Creating a Time Series Database With TDEngine and GraphQL

Motivation and Introduction

As part of the software team at Nevados we are building an operations and monitoring platform for the Nevados All Terrain Tracker®. A solar tracker is a device that orients a solar panel toward the sun. Every solar tracker constantly sends status information and readings, such as the current angle, temperature, voltages, etc. to our platform and we need to store this information for analysis and visualization. If the tracker is configured to send data every 5 seconds, we have 17,280 data points per tracker per day, 518,400 data points per tracker per month. That sums up a lot of information. This kind of data is called "time-series data" and as for all complex problems in software, there are several solutions (Time Series Databases) for it. The most famous ones being InfluxDB and TimescaleDB. For our platform, we decided to work with TDEngine, a relatively new product that is optimized for IoT applications and works with the SQL query language.

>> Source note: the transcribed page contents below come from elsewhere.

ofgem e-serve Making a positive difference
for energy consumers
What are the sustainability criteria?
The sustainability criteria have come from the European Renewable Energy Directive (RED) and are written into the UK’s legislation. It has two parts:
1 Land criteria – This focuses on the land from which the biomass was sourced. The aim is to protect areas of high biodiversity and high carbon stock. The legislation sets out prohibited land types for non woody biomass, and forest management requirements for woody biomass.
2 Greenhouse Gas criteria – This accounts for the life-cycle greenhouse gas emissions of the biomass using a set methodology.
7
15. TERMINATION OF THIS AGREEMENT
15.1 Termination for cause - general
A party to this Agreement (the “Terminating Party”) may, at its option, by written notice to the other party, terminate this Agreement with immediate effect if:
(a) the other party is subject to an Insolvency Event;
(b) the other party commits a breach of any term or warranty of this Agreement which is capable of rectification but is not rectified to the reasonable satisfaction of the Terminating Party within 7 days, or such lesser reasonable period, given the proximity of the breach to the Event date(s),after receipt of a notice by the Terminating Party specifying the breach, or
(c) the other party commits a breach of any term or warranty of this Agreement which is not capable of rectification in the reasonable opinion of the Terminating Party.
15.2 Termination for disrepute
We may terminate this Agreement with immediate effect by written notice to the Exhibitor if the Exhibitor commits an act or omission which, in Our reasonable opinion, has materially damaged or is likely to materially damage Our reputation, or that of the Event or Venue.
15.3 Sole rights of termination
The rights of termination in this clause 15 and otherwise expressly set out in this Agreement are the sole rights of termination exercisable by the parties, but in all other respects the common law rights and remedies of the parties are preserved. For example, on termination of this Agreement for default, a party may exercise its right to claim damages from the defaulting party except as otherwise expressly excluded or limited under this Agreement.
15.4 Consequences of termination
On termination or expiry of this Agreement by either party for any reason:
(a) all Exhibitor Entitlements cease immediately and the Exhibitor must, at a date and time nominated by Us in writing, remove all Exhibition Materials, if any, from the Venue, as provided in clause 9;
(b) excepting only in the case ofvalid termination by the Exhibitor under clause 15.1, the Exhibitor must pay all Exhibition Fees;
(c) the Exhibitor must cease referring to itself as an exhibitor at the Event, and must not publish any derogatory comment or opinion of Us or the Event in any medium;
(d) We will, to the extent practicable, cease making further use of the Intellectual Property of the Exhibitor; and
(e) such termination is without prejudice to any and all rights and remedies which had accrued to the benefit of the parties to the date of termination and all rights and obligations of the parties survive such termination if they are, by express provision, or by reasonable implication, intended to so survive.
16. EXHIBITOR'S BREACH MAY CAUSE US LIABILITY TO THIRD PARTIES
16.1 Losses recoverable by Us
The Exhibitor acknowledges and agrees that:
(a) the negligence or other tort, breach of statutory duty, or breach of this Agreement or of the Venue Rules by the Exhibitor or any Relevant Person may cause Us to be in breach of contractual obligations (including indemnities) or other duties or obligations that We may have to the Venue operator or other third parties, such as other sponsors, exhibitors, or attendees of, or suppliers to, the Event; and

There were several arguments for this decision: TDEngine

is open source
is optimized for IoT applications
uses SQL, which is a language we are familiar with
is available as a managed service and we can focus on building our application
is easy to run locally via Docker

In this article, we'll go through the setup of a TDEngine database and tables and how to craft a GraphQL schema that allows us to query the data from various clients and applications.

Getting started with TDEngine

The easiest way to get started with TDEngine is to use their cloud service. Go to the TDEngine and create an account. They have a few public databases we can use, which is great to put together a demo or experiment with queries.

If you want to run TDEngine locally, you can use the Docker image and Telegraf to retrieve data from various sources and send them to the database, such as system information, ping statistics etc.

version: '3.9'

services:
  tdengine:
    restart: always
    image: tdengine/tdengine:latest
    hostname: tdengine
    container_name: tdengine

    ports:
      - 6030:6030
      - 6041:6041
      - 6043-6049:6043-6049
      - 6043-6049:6043-6049/udp
    volumes:
      - data:/var/lib/taos

  telegraf:
    image: telegraf:latest
    links:
      - tdengine
    env_file: .env
    volumes:
      - ./telegraf.conf:/etc/telegraf/telegraf.conf

Check out the official documentation for the Telegraf configuration and the TDEngine documentation on Telegraf. In short, this would look something like this to connect to an MQTT topic:

[agent]
  interval = "5s"
  round_interval = true
  omit_hostname = true

[[processors.printer]]

[[outputs.http]]
  url = "http://127.0.0.1:6041/influxdb/v1/write?db=telegraf"
  method = "POST"
  timeout = "5s"
  username = "root"
  password = "taosdata"
  data_format = "influx"

[[inputs.mqtt_consumer]]
  topics = [
    "devices/+/trackers",
  ]

Instead of setting everything up locally and waiting for the database to fill with information, we'll use the public database for this article, which contains ship movements from the 5 major US ports.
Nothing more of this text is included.